Plaintiffs Rogers and McClendon are currently housed at the California Substance Abuse Treatment Facility and State Prison in Corcoran, California. Plaintiff Youmans is currently housed at Pleasant Valley State Prison in Coalinga, California. An action brought by multiple plaintiffs proceeding pro se in which one or more of the plaintiffs are incarcerated presents procedural problems that cause delay and confusion. Delay often arises from the frequent transfer of inmates to other facilities or institutions, the changes in addresses that occur when inmates are released on parole, and the difficulties faced by inmates who attempt to communicate with each other and with other individuals who are not incarcerated. Further, the need for all plaintiffs to agree on all filings made in this action, and the need for all filings to contain the original signatures of all plaintiffs will lead to further delay and confusion. Therefore, Plaintiffs' claims shall be severed -- Plaintiff Rogers shall proceed as the sole plaintiff in this action, and new actions shall be opened for Plaintiffs McClendon and Youmans. Gaffney v. Riverboat Serv. of Indiana, 451 F.3d 424, 441 (7th Cir. 2006). Each plaintiff shall be solely responsible for prosecuting his own action.

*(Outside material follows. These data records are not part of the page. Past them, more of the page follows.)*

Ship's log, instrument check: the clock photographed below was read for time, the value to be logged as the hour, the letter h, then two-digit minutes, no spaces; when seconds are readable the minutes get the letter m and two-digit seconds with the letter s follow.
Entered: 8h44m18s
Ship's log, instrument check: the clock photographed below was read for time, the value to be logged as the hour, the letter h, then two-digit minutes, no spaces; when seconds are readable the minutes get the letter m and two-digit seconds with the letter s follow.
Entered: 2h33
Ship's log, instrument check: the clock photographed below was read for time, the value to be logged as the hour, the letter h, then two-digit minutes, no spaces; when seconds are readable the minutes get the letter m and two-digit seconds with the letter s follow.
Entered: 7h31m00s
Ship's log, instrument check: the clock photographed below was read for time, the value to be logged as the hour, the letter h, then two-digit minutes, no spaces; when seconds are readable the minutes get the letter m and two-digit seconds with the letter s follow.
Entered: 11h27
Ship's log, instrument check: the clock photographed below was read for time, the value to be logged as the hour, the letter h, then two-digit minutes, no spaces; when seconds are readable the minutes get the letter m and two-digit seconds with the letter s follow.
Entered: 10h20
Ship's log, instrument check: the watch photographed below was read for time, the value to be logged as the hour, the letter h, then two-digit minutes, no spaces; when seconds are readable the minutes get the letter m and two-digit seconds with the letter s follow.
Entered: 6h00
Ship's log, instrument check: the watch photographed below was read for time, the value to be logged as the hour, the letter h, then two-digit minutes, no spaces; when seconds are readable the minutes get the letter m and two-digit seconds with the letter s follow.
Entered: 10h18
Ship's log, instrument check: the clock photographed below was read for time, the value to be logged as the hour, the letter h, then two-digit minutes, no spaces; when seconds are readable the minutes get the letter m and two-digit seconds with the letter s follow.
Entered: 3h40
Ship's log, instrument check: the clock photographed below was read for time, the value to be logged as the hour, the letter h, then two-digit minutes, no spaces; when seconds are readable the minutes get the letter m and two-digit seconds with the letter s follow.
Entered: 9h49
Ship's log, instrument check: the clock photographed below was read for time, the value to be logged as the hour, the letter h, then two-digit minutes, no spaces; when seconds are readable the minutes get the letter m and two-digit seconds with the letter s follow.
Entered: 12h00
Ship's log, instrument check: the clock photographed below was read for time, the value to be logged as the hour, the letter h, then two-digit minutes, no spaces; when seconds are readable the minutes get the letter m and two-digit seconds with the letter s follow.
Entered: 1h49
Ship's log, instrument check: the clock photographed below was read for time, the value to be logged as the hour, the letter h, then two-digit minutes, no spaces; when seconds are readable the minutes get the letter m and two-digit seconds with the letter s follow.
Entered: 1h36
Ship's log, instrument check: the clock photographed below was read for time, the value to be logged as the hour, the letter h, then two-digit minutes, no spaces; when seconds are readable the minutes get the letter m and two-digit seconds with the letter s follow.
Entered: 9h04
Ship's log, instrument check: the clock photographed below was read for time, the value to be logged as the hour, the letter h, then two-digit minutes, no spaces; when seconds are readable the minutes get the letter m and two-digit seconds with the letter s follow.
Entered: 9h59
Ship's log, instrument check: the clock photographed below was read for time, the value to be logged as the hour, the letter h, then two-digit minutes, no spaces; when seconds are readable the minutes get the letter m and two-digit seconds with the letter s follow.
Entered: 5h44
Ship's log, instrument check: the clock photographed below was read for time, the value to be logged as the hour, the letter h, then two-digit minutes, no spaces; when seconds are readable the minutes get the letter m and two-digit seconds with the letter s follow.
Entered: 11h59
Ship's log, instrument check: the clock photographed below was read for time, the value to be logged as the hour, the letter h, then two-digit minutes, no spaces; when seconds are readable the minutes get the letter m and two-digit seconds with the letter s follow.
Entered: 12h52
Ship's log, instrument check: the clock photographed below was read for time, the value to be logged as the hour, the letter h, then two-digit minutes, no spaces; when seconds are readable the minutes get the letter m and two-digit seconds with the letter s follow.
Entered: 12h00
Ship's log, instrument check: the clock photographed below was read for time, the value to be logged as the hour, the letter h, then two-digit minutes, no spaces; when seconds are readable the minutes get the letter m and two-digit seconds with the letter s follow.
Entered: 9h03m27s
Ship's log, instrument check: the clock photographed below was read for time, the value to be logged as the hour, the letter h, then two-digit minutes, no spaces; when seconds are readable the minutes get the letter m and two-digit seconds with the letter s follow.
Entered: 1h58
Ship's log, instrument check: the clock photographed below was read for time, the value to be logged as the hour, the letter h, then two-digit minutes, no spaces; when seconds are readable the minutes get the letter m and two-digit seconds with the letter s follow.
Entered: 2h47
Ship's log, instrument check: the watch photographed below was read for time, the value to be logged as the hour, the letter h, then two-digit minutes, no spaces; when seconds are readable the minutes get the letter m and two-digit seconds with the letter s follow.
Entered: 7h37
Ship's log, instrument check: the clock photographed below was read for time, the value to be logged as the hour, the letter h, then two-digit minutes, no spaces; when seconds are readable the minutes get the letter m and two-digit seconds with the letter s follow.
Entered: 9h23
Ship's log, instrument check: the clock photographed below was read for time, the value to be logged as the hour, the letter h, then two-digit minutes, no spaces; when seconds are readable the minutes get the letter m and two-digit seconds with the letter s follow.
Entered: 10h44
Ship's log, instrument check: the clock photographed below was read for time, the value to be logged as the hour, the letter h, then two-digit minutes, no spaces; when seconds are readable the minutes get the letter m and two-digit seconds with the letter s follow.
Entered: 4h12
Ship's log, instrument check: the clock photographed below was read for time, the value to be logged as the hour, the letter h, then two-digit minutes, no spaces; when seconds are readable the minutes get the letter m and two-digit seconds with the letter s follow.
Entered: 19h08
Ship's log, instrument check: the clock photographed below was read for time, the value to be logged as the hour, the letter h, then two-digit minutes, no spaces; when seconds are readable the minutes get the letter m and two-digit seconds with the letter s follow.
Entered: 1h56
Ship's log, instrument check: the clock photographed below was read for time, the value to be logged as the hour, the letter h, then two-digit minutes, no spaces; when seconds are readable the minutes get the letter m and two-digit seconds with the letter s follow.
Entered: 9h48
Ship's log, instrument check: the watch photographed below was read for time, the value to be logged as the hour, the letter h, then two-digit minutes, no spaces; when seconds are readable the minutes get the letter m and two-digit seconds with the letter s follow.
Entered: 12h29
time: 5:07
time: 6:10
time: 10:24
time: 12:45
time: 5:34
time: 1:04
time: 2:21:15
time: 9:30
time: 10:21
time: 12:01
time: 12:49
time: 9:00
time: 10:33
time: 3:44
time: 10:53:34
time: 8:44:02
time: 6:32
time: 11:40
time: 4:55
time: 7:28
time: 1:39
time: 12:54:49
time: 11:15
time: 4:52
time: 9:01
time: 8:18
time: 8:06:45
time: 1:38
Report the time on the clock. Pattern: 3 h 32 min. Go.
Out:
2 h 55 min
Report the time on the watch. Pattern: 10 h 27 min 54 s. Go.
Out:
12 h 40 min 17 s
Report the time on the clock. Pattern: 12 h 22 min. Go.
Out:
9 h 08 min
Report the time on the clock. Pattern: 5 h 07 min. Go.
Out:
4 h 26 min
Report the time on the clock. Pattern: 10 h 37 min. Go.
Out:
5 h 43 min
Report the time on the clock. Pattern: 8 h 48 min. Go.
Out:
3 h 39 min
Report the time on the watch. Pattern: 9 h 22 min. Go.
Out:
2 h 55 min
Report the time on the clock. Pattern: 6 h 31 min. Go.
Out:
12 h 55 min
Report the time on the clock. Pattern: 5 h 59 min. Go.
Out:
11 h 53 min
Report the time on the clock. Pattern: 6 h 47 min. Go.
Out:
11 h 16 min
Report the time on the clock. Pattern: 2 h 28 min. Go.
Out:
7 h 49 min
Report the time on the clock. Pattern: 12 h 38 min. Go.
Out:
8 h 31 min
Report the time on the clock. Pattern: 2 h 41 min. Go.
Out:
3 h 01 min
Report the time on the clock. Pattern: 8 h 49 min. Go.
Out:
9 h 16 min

Accordingly, based on the foregoing, it is HEREBY RECOMMENDED that:

1. Plaintiffs' request for class certification be DENIED; and

2. The claims in this action be severed such that each plaintiff shall proceed separately on his own claim.

These Findings and Recommendations are submitted to the United States District Judge assigned to the case, pursuant to the provisions of Title 28 U.S.C. § 636(b)(1). Within twenty (20) days after being served with these Findings and Recommendations, any party may file written objections with the Court and serve a copy on all parties. Such a document should be captioned "Objections to Magistrate Judge's Findings and Recommendations." Any reply to the objections shall be served and filed within ten (10) days after service of the objections. The parties are advised that failure to file objections within the specified time may waive the right to appeal the District Court's order. Martinez v. Ylst, 951 F.2d 1153 (9th Cir. 1991).